Sur le terrain du droit interne, la cour considère que M. X devait être regardé comme ayant son foyer en France. En effet, malgré la détention d’une carte de résident malgache lui permettant d’y séjourner régulièrement pour les besoins de son activité professionnelle et la réalisation de nombreux séjours à Madagascar, sa fille était scolarisée en France au cours des années en litige.
Sur le terrain de la convention fiscale franco-malgache, la cour rappelle qu’au sens de cette convention : « l’expression « résident d’un Etat » (…) ne comprend pas les personnes qui ne sont assujetties à l’impôt dans cet Etat que pour les revenus de sources situées dans cet Etat (…) ». Or, en l’espèce, la production d’une simple attestation de résidence fiscale, sans démonstration d’une imposition effective à Madagascar sur des revenus de source étrangère, est jugée insuffisante. En conséquence, M. X ne pouvait utilement se prévaloir de la convention franco-malgache pour contester sa domiciliation fiscale en France.
Sociétés translucides – Imposition de l’associé limitée à sa quote-part statutaire en cas de contrôle fiscal (Cour administrative d'appel de Paris, 14 janvier 2026, n°24PA03825)
Dans le cadre de ses opérations de contrôle, l’administration a estimé que des dépenses personnelles ont été indûment supportées par une SCI (translucide), au profit de son gérant. Ces sommes ont ainsi été réintégrées dans le bénéfice foncier de la société et imposées en totalité entre les mains de cet associé, au motif qu’il était l’unique détenteur de la signature sur le compte bancaire de la société et le seul signataire des chèques.
La cour administrative d’appel de Paris juge toutefois qu’en l’absence de modification du pacte social, l’associé ne peut être imposé qu’à hauteur de sa quote-part dans la société (1 % au cas particulier), quand bien même les dépenses auraient été engagées exclusivement dans son intérêt personnel. Les rehaussements en droits et en pénalités ont donc été maintenus à la charge du contribuable, mais dans la seule limite de sa quote-part statutaire.

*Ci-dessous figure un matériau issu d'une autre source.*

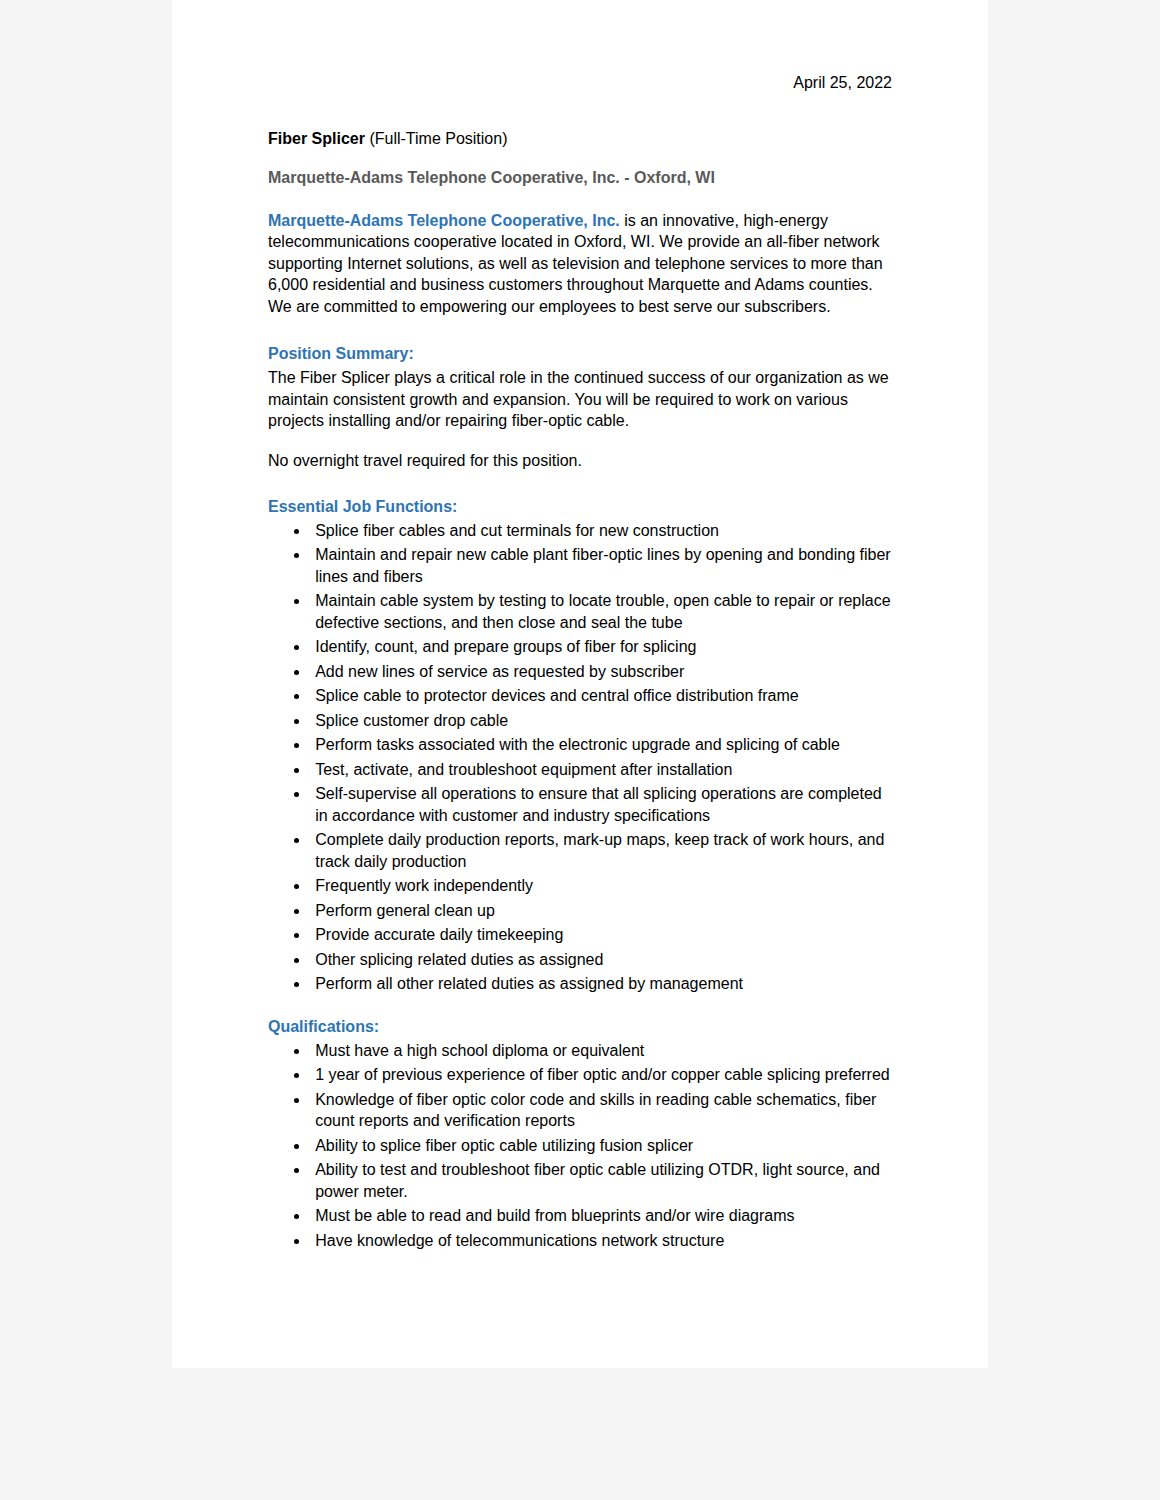April 25, 2022
Fiber Splicer (Full-Time Position)
Marquette-Adams Telephone Cooperative, Inc. - Oxford, WI
Marquette-Adams Telephone Cooperative, Inc. is an innovative, high-energy telecommunications cooperative located in Oxford, WI. We provide an all-fiber network supporting Internet solutions, as well as television and telephone services to more than 6,000 residential and business customers throughout Marquette and Adams counties. We are committed to empowering our employees to best serve our subscribers.
Position Summary:
The Fiber Splicer plays a critical role in the continued success of our organization as we maintain consistent growth and expansion. You will be required to work on various projects installing and/or repairing fiber-optic cable.
No overnight travel required for this position.
Essential Job Functions:
Splice fiber cables and cut terminals for new construction
Maintain and repair new cable plant fiber-optic lines by opening and bonding fiber lines and fibers
Maintain cable system by testing to locate trouble, open cable to repair or replace defective sections, and then close and seal the tube
Identify, count, and prepare groups of fiber for splicing
Add new lines of service as requested by subscriber
Splice cable to protector devices and central office distribution frame
Splice customer drop cable
Perform tasks associated with the electronic upgrade and splicing of cable
Test, activate, and troubleshoot equipment after installation
Self-supervise all operations to ensure that all splicing operations are completed in accordance with customer and industry specifications
Complete daily production reports, mark-up maps, keep track of work hours, and track daily production
Frequently work independently
Perform general clean up
Provide accurate daily timekeeping
Other splicing related duties as assigned
Perform all other related duties as assigned by management
Qualifications:
Must have a high school diploma or equivalent
1 year of previous experience of fiber optic and/or copper cable splicing preferred
Knowledge of fiber optic color code and skills in reading cable schematics, fiber count reports and verification reports
Ability to splice fiber optic cable utilizing fusion splicer
Ability to test and troubleshoot fiber optic cable utilizing OTDR, light source, and power meter.
Must be able to read and build from blueprints and/or wire diagrams
Have knowledge of telecommunications network structure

Régime fiscal des impatriés (Cour administrative d’appel de Marseille, 18 décembre 2025, n°24MA02687)
Le régime fiscal des « impatriés » prévoit notamment, sous conditions et pour une durée limitée, une exonération des primes liées à l'exercice de l'activité professionnelle en France (primes d'impatriation).
Ces primes sont en principe exonérées pour leur montant réel. Toutefois, il est possible d’opter pour l'évaluation forfaitaire de celles-ci, à hauteur de 30 % de la rémunération nette totale. La part de la rémunération imposable en France doit par ailleurs rester comparable à la rémunération servie au titre de fonctions analogues.
Dans cette affaire, un football professionnel de nationalité italienne recruté par l’OGC Nice a sollicité pour l’année 2017 le bénéfice du régime fiscal des impatriés. L’administration a refusé, estimant que sa rémunération nette imposable était inférieure à celle de joueurs occupant des fonctions analogues.
Toutefois, sur la base d’un faisceau d’indices, la cour administrative d’appel de Marseille juge que les éléments produits (attestations de l’employeur et données sociales comparatives de plusieurs joueurs du club) établissent que la rémunération du joueur était supérieure à celle d’autres attaquants du club. Elle reconnaît donc le droit au bénéfice du régime des impatriés et prononce la réduction de la base imposable de 30 %.